Exercise has been shown to limit depression in those who have the disease because it keeps them from dwelling on what is going on with their bodies and keeps them constantly moving, which enables them to be able to stay more independent. People who are limited with their movements are more prone to depression. Keeping up with an exercise regimen keeps people from getting bogged down with the negative aspects of the disease and keeps them more motivated to conquer any negative aspects they have been introduced to.

Many individuals do not realize just how important nutrition is to their bodies. One individual wrote an article found in Momentum Magazine, a magazine that provides information for people with MS. She wrote about how she went from eating horribly to paying attention to what she was eating and making sure she ate the proper nutrients. She ate more fatty fish that had Omega-3 oils, avocados, fresh fruits, and green vegetables filled with fiber. She stopped drinking sodas and other sugary, calorie-filled drinks. She ended up becoming a certified nutritional consultant and learned where she could get vital vitamins and minerals, such as the B vitamin group, iron, and vitamins C, K, and A5. These vitamins are pertinent to keeping the body operating properly and helping with strong bones. Eating well helps combat MS because nutrients that are being compromised by the actions of the disease are able to be reproduced by foods that provide them. There has been evidence that it may be more beneficial for someone with MS to eat foods that are low in saturated fats and rich in Omega 3 and Omega 6 fatty acids(6). Studies are also being performed to see if high salt intake in the diet may also have something to do with the high rate of MS cases and whether it triggers autoimmunity in the body(7). The writer of the Momentum article also learned that the more colorful foods she ate, the better off she was because they contained more nutrients and a variety of vitamins and minerals, as well as macronutrients(5).

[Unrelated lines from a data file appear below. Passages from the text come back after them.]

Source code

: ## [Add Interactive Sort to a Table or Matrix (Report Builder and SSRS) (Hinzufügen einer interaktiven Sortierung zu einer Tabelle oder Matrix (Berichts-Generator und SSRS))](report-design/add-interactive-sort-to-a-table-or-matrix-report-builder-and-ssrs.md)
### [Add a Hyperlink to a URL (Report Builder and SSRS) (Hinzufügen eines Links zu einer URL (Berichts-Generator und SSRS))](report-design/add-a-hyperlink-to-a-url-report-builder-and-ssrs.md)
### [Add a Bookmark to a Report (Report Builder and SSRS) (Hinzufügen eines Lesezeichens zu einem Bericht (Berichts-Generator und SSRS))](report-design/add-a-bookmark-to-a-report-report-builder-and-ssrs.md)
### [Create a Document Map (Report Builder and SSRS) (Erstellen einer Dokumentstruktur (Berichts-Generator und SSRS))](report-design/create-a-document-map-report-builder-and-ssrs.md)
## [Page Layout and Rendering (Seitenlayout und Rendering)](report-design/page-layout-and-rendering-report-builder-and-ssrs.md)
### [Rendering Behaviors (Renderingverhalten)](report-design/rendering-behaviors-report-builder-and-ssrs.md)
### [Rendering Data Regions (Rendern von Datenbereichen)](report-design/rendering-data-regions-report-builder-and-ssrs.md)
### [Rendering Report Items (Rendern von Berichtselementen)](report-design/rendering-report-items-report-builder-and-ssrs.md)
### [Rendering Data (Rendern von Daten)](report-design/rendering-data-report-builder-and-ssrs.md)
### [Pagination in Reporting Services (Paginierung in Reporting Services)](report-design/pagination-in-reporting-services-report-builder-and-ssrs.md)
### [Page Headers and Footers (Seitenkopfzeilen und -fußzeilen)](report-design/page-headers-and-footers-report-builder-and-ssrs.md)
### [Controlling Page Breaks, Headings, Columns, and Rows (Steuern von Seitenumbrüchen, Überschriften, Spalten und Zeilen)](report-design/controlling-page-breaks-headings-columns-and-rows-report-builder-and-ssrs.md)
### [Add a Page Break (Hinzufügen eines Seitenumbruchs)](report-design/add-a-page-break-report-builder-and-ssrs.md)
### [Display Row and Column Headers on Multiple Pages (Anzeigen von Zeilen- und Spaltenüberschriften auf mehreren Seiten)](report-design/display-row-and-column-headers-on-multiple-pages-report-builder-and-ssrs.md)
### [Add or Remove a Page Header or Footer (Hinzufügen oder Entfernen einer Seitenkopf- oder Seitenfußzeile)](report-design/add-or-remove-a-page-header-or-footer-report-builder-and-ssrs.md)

All in all, diet and nutrition is important in all aspects of life. However, when a person’s body is compromised by disease, it is even more important to eat right and exercise within limits. A physician is usually going to tell the person what they should and should not be doing. Studies have shown that there are benefits to maintaining a healthy lifestyle in order to combat the effects of MS and allow individuals with the disease to somewhat have an active and productive lifestyle. There is absolutely no cure for MS; therefore, doing things that may assist with combating the effects of the disease is very important for not only physical health, but mental health as well.

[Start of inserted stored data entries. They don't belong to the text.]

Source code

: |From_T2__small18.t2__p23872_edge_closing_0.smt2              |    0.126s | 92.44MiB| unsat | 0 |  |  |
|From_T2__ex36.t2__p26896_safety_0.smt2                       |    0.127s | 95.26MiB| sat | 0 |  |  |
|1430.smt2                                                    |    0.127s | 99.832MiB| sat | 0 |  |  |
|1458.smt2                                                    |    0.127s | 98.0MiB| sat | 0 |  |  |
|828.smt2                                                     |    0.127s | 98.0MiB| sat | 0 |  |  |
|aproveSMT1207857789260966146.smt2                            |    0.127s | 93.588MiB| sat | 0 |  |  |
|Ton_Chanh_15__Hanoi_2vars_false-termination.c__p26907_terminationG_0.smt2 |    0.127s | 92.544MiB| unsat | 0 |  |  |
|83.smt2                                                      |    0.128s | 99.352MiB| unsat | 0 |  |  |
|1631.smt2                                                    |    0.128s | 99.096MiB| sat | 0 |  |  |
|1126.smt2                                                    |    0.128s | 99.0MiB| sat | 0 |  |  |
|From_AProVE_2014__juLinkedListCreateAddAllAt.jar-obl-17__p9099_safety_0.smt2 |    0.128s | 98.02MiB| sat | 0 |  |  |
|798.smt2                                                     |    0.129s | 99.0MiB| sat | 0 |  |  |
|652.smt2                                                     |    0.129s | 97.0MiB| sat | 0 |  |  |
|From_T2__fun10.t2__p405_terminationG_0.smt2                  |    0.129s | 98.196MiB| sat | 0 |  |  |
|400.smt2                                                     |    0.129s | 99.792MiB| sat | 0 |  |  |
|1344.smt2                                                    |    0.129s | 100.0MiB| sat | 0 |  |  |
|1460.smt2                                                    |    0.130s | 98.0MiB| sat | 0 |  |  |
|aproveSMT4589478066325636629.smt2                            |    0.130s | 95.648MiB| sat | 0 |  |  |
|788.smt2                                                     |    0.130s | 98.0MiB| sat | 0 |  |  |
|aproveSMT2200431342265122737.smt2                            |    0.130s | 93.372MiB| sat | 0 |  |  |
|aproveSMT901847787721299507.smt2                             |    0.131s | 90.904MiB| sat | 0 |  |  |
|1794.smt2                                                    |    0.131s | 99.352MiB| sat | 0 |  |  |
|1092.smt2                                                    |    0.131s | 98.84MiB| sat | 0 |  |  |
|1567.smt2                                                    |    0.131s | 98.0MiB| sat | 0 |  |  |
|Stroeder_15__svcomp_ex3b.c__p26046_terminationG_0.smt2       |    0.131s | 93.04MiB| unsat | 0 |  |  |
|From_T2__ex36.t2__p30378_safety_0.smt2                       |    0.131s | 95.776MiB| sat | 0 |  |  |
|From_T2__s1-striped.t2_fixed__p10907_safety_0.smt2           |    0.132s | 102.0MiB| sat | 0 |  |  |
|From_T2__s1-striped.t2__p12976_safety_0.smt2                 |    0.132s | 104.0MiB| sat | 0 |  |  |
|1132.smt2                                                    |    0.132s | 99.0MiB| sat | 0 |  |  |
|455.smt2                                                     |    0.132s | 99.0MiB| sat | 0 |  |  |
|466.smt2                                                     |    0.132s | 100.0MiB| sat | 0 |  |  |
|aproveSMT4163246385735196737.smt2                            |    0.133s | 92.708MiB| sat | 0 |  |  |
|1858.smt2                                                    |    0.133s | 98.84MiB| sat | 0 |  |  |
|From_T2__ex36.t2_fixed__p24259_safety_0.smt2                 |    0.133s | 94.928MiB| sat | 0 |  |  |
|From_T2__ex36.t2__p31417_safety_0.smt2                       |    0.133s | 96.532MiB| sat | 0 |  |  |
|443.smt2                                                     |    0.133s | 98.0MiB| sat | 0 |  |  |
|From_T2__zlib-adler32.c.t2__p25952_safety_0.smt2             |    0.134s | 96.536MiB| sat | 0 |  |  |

This paper is dedicated to my mom, Diane Van Hoose (Feb 2, 1950 - Sept 29, 2009).


1 Multiple Sclerosis. Mayo Clinic website. Retrieved April 12, 2013 from Accessed

2 Copaxone (Glatiramer Acetate). National Multiple Sclerosis Society Website. 2013. Availabe at: Accessed May 3, 2013.

3 Treatments. National Multiple Sclerosis Society Website. 2013. Available at: Accessed May 3, 2013.

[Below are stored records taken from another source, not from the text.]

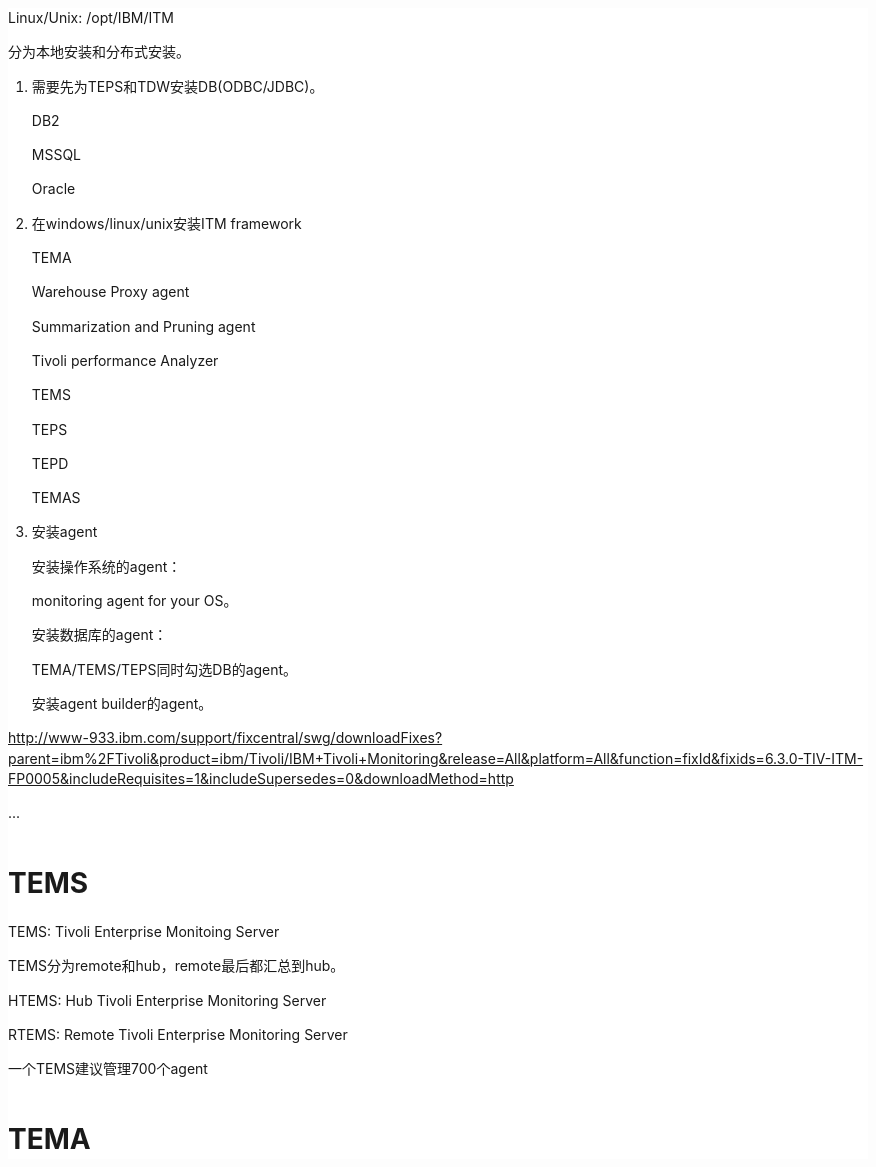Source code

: Linux/Unix: /opt/IBM/ITM

分为本地安装和分布式安装。

1. 需要先为TEPS和TDW安装DB(ODBC/JDBC)。

    DB2

    MSSQL

    Oracle

2. 在windows/linux/unix安装ITM framework

    TEMA

    Warehouse Proxy agent

    Summarization and Pruning agent

    Tivoli performance Analyzer

    TEMS

    TEPS

    TEPD

    TEMAS

3. 安装agent

    安装操作系统的agent：

    monitoring agent for your OS。

    安装数据库的agent：

    TEMA/TEMS/TEPS同时勾选DB的agent。

    安装agent builder的agent。

<http://www-933.ibm.com/support/fixcentral/swg/downloadFixes?parent=ibm%2FTivoli&product=ibm/Tivoli/IBM+Tivoli+Monitoring&release=All&platform=All&function=fixId&fixids=6.3.0-TIV-ITM-FP0005&includeRequisites=1&includeSupersedes=0&downloadMethod=http>

...

# TEMS

TEMS:  Tivoli Enterprise Monitoing Server

TEMS分为remote和hub，remote最后都汇总到hub。

HTEMS: Hub Tivoli Enterprise Monitoring Server

RTEMS: Remote Tivoli Enterprise Monitoring Server

一个TEMS建议管理700个agent

# TEMA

4Exercise. Overcoming Multiple Sclerosis Website. 2013. Available at: http://

5 Yarnell E. How I empowered myself with food. Momentum: The Magazine of the National Multiple Sclerosis Society. Summer 2013.

6 Nutrition and diet. National Multiple Sclerosis Society Website. 2013. Available at: Accessed

7 Anderson P. Salt may spur multiple sclerosis, autoimmune disease. Medscape Website. 2013. Available at: Accessed May 3, 2013.